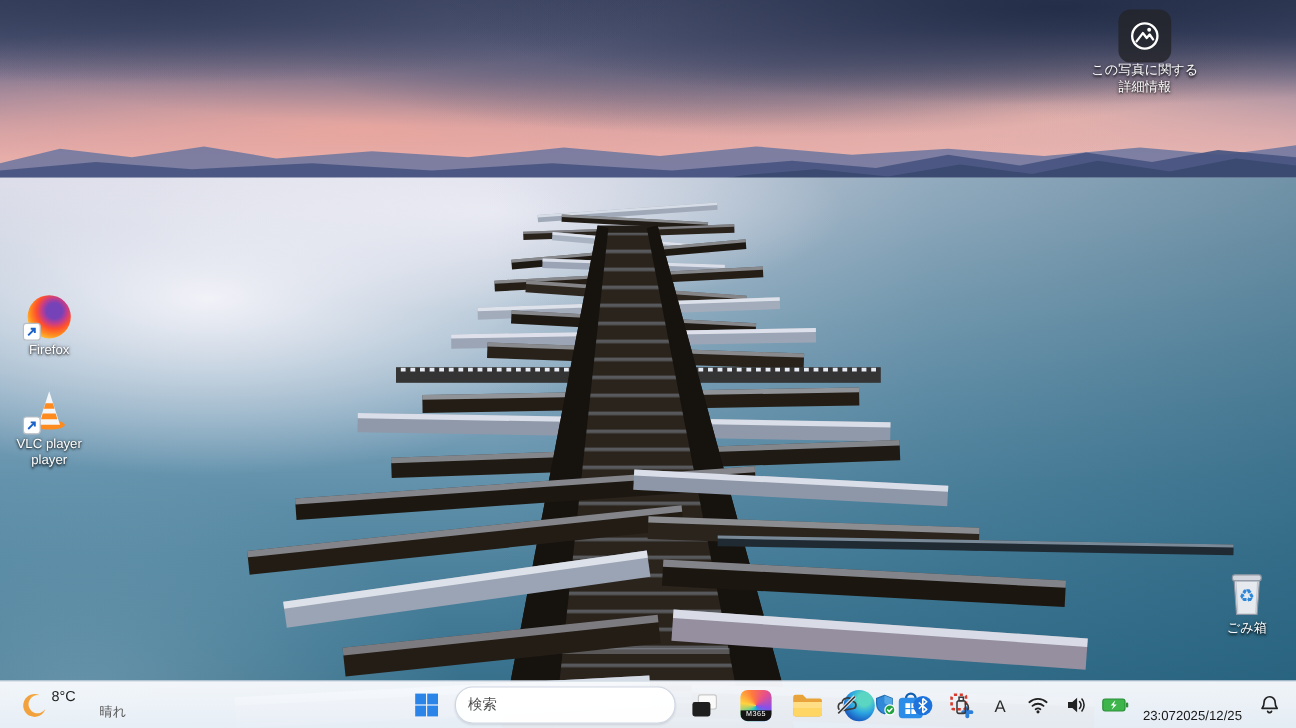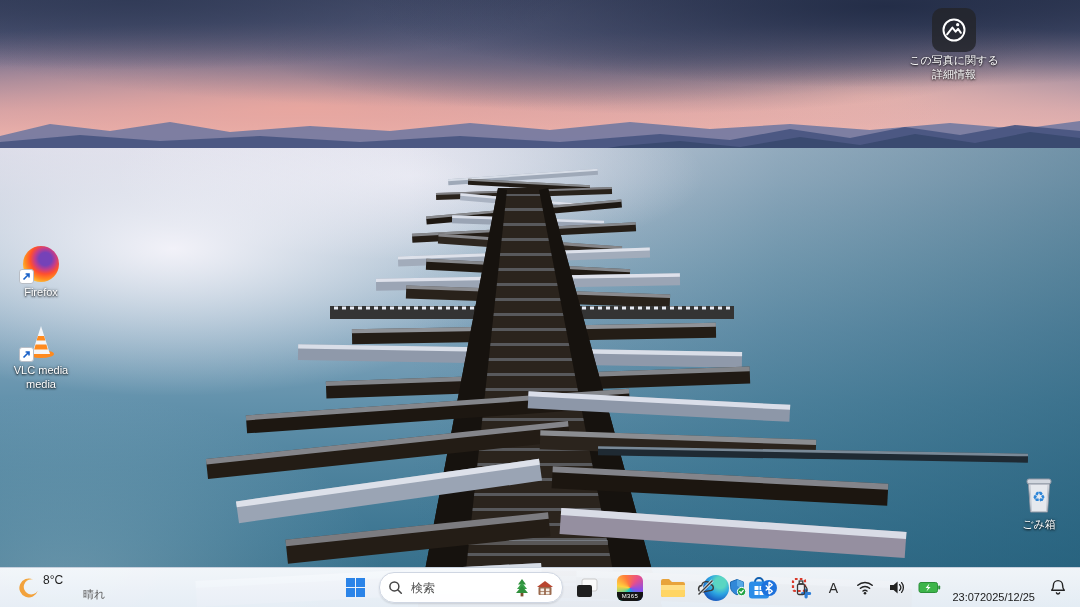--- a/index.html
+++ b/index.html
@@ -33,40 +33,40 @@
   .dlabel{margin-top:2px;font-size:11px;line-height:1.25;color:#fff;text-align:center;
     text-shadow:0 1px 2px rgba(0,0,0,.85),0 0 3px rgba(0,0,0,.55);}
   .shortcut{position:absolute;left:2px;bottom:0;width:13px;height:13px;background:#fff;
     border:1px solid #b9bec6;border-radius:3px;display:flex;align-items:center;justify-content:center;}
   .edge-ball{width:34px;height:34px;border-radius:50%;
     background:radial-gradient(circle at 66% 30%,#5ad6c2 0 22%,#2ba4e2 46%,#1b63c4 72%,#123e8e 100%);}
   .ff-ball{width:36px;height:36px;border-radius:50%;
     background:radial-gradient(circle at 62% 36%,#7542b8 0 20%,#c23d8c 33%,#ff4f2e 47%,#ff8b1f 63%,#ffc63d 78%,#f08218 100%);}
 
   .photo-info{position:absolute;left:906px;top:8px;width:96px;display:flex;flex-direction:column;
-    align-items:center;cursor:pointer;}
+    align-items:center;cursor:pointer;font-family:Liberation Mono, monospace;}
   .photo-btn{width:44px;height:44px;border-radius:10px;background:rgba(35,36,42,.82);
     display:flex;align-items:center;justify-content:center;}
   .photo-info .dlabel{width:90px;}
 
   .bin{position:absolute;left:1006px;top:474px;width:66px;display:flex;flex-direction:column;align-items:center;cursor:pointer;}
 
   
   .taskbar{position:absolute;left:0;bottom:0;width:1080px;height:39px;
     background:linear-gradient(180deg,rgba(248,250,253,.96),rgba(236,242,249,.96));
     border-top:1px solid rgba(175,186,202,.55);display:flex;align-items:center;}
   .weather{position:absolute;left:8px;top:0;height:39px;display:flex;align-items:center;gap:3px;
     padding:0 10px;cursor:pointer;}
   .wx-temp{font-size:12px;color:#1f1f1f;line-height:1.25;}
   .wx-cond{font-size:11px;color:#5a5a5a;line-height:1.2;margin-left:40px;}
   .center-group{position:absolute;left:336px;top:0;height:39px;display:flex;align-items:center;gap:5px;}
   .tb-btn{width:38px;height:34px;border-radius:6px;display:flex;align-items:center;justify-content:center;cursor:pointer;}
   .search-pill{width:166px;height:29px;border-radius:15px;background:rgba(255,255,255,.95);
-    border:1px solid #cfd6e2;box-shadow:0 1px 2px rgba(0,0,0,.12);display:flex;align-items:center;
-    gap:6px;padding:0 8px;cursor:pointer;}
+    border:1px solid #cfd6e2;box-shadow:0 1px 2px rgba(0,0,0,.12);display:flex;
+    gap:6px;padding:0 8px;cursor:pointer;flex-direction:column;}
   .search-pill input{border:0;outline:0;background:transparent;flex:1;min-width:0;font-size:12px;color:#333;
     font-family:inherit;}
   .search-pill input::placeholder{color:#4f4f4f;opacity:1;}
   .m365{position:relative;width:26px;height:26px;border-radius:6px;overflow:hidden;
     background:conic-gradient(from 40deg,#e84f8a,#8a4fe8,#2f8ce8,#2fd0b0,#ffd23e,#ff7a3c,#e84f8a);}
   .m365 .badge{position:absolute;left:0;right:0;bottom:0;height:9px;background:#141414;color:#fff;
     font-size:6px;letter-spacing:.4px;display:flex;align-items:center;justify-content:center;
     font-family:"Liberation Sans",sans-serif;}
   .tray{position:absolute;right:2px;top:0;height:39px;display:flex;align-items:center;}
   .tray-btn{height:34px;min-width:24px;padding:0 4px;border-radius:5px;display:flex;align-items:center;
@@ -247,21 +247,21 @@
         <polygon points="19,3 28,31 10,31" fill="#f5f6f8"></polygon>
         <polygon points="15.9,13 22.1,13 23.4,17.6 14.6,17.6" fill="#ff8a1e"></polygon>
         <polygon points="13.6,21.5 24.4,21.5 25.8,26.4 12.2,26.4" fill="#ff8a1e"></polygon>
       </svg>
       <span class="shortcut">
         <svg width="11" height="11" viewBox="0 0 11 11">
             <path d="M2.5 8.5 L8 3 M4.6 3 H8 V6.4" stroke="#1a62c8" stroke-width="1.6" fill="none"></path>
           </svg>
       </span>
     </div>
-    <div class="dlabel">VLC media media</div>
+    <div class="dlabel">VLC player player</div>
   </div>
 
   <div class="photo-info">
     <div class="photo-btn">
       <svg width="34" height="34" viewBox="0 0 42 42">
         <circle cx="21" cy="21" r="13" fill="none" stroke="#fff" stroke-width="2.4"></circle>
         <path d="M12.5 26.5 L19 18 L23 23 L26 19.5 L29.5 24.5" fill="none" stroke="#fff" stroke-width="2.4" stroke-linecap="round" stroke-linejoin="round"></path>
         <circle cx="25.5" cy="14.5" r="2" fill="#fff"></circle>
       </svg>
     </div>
▬▬▬▬▬▬▬▬▬▬
An exact reprint of the records above is required, with all pictures left out.

--- a/index.html
+++ b/index.html
@@ -33,40 +33,40 @@
   .dlabel{margin-top:2px;font-size:11px;line-height:1.25;color:#fff;text-align:center;
     text-shadow:0 1px 2px rgba(0,0,0,.85),0 0 3px rgba(0,0,0,.55);}
   .shortcut{position:absolute;left:2px;bottom:0;width:13px;height:13px;background:#fff;
     border:1px solid #b9bec6;border-radius:3px;display:flex;align-items:center;justify-content:center;}
   .edge-ball{width:34px;height:34px;border-radius:50%;
     background:radial-gradient(circle at 66% 30%,#5ad6c2 0 22%,#2ba4e2 46%,#1b63c4 72%,#123e8e 100%);}
   .ff-ball{width:36px;height:36px;border-radius:50%;
     background:radial-gradient(circle at 62% 36%,#7542b8 0 20%,#c23d8c 33%,#ff4f2e 47%,#ff8b1f 63%,#ffc63d 78%,#f08218 100%);}
 
   .photo-info{position:absolute;left:906px;top:8px;width:96px;display:flex;flex-direction:column;
-    align-items:center;cursor:pointer;}
+    align-items:center;cursor:pointer;font-family:Liberation Mono, monospace;}
   .photo-btn{width:44px;height:44px;border-radius:10px;background:rgba(35,36,42,.82);
     display:flex;align-items:center;justify-content:center;}
   .photo-info .dlabel{width:90px;}
 
   .bin{position:absolute;left:1006px;top:474px;width:66px;display:flex;flex-direction:column;align-items:center;cursor:pointer;}
 
   
   .taskbar{position:absolute;left:0;bottom:0;width:1080px;height:39px;
     background:linear-gradient(180deg,rgba(248,250,253,.96),rgba(236,242,249,.96));
     border-top:1px solid rgba(175,186,202,.55);display:flex;align-items:center;}
   .weather{position:absolute;left:8px;top:0;height:39px;display:flex;align-items:center;gap:3px;
     padding:0 10px;cursor:pointer;}
   .wx-temp{font-size:12px;color:#1f1f1f;line-height:1.25;}
   .wx-cond{font-size:11px;color:#5a5a5a;line-height:1.2;margin-left:40px;}
   .center-group{position:absolute;left:336px;top:0;height:39px;display:flex;align-items:center;gap:5px;}
   .tb-btn{width:38px;height:34px;border-radius:6px;display:flex;align-items:center;justify-content:center;cursor:pointer;}
   .search-pill{width:166px;height:29px;border-radius:15px;background:rgba(255,255,255,.95);
-    border:1px solid #cfd6e2;box-shadow:0 1px 2px rgba(0,0,0,.12);display:flex;align-items:center;
-    gap:6px;padding:0 8px;cursor:pointer;}
+    border:1px solid #cfd6e2;box-shadow:0 1px 2px rgba(0,0,0,.12);display:flex;
+    gap:6px;padding:0 8px;cursor:pointer;flex-direction:column;}
   .search-pill input{border:0;outline:0;background:transparent;flex:1;min-width:0;font-size:12px;color:#333;
     font-family:inherit;}
   .search-pill input::placeholder{color:#4f4f4f;opacity:1;}
   .m365{position:relative;width:26px;height:26px;border-radius:6px;overflow:hidden;
     background:conic-gradient(from 40deg,#e84f8a,#8a4fe8,#2f8ce8,#2fd0b0,#ffd23e,#ff7a3c,#e84f8a);}
   .m365 .badge{position:absolute;left:0;right:0;bottom:0;height:9px;background:#141414;color:#fff;
     font-size:6px;letter-spacing:.4px;display:flex;align-items:center;justify-content:center;
     font-family:"Liberation Sans",sans-serif;}
   .tray{position:absolute;right:2px;top:0;height:39px;display:flex;align-items:center;}
   .tray-btn{height:34px;min-width:24px;padding:0 4px;border-radius:5px;display:flex;align-items:center;
@@ -247,21 +247,21 @@
         <polygon points="19,3 28,31 10,31" fill="#f5f6f8"></polygon>
         <polygon points="15.9,13 22.1,13 23.4,17.6 14.6,17.6" fill="#ff8a1e"></polygon>
         <polygon points="13.6,21.5 24.4,21.5 25.8,26.4 12.2,26.4" fill="#ff8a1e"></polygon>
       </svg>
       <span class="shortcut">
         <svg width="11" height="11" viewBox="0 0 11 11">
             <path d="M2.5 8.5 L8 3 M4.6 3 H8 V6.4" stroke="#1a62c8" stroke-width="1.6" fill="none"></path>
           </svg>
       </span>
     </div>
-    <div class="dlabel">VLC media media</div>
+    <div class="dlabel">VLC player player</div>
   </div>
 
   <div class="photo-info">
     <div class="photo-btn">
       <svg width="34" height="34" viewBox="0 0 42 42">
         <circle cx="21" cy="21" r="13" fill="none" stroke="#fff" stroke-width="2.4"></circle>
         <path d="M12.5 26.5 L19 18 L23 23 L26 19.5 L29.5 24.5" fill="none" stroke="#fff" stroke-width="2.4" stroke-linecap="round" stroke-linejoin="round"></path>
         <circle cx="25.5" cy="14.5" r="2" fill="#fff"></circle>
       </svg>
     </div>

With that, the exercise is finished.